*Problem to solve:* Resume the text on Medicare's flaws, continuing from its final sentence.

*Text under study:*
──────────
A large wave of baby boomers are beginning to retire at the same time fertility rates are declining and life expectancy is increasing. Thus, the ratio of workers to beneficiaries have declined too. According to the Social Security Administration, in 1965 this ratio was 4:1 and in 2015 was 2.7:1. By 2050 this ratio is expected to drop to 2.1:1. If health care finance were left up to the private sector, then every individual would take an interest in saving for their own retirement including medical expenses and demographics would not matter.

 

  1. Fraud

 

Another flaw of Medicare is unaccountable billing practices that allow physicians, nurses and other health care providers to swindle the system. In 2014 the CMS estimated that nearly $60 billion in taxes was lost to fraud, waste, abuse and improper payments under Medicare alone. Much of the fraud is done by billing for services using fake addresses from random businesses, some of which don’t even exist. Even with new authority given by the passage of the Affordable Care Act allowing the government to make unannounced searches and finger printing of providers, only a fraction of this fraud – about $2.4 billion, has been recovered. The largest bust of 2016 occurred in Miami, Florida by a local hospital in connection with a network of assisted-living facilities in the area, accused of $1 billion in kickbacks as well as money laundering. Patients were being billed for services that never occurred and concealed the transactions as payments for travel and hotel expenses, and escort services. On the other hand, in a market economy payment for medical services is more transparent, because private health insurance companies or individuals have direct interest in protecting themselves from scams. They invest in software and technology that allows them to spot fraud more quickly than the government. Private insurers lose 1% to 1.5% of their revenue compared Medicaid and Medicare, which squander approximately 10% to 15% of taxes.
──────────
[Entries drawn from a collection]
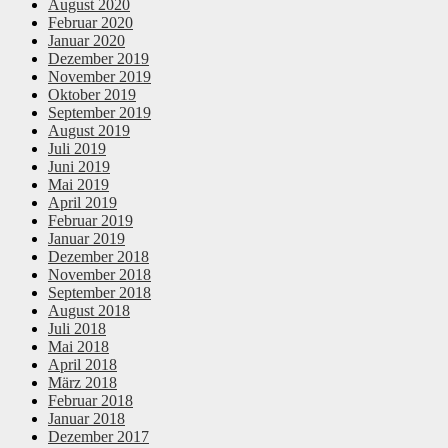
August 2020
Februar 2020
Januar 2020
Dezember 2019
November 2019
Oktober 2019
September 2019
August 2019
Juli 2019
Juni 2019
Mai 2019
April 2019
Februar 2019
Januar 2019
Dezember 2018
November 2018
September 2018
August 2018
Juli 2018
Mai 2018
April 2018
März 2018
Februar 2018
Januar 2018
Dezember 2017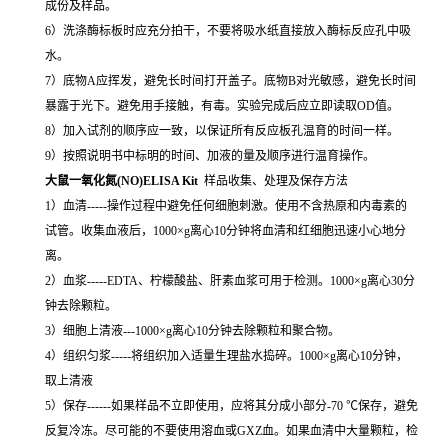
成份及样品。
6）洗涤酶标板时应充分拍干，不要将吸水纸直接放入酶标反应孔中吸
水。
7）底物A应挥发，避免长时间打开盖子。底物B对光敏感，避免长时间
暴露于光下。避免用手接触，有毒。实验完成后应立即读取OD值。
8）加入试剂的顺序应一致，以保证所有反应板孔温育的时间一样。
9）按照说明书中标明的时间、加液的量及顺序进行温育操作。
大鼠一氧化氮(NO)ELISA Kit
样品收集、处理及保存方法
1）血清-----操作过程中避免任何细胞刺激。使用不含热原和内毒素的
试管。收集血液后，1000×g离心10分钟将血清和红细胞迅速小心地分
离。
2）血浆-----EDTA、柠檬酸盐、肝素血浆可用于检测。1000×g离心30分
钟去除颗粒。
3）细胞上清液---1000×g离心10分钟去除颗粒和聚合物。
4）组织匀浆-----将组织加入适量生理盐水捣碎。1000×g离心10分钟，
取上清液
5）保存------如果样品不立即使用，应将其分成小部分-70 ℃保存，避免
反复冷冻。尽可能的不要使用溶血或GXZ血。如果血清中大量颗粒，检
──────────
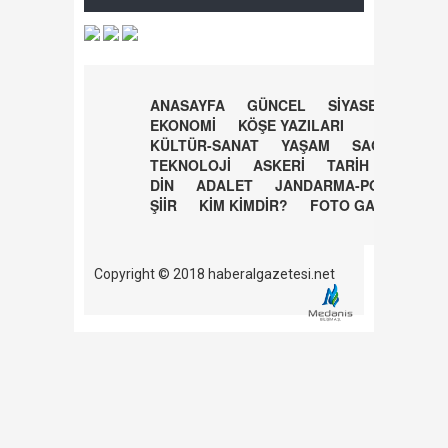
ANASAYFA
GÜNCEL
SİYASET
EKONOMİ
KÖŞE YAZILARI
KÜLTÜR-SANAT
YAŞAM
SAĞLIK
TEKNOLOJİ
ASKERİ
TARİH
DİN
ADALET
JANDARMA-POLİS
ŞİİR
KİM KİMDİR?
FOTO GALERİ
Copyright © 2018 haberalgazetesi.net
──────────
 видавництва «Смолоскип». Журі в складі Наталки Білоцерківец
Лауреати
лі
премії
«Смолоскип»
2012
──────────
*Reply:*
  1. Bloated End of Life Expenses

 

End of life care due to serious illness are predictably expensive, as CMS reports that in a typical year 25 percent of total Medicare payments go to roughly 5 percent of beneficiaries who die in the same year. In 2006, Medicare spent an average of $38,975 per recipient that passed away that year, compared to an average of $5,993 for recipients that survived. The reason these numbers are so lopsided is that Medicare covers the majority of hospital expenses, leaving little financial responsibility to the person receiving care or the surviving family. This is not to infer that resources shouldn’t be devoted in attempt to extend someone’s life. The real question is at what point are additional resources to extend life another month or two worth it? Personal financial responsibility can determine the appropriate balance between cost and benefit of end-of-life cases. In a hypothetical free market scenario, every individual saving for retirement, including health expenses must consider how much money is worth the extension of their lives versus how much money they want to leave for inheritance. Few people would choose to spend $30,000 to live 80 years and 4 months instead of 80 years and 3 months.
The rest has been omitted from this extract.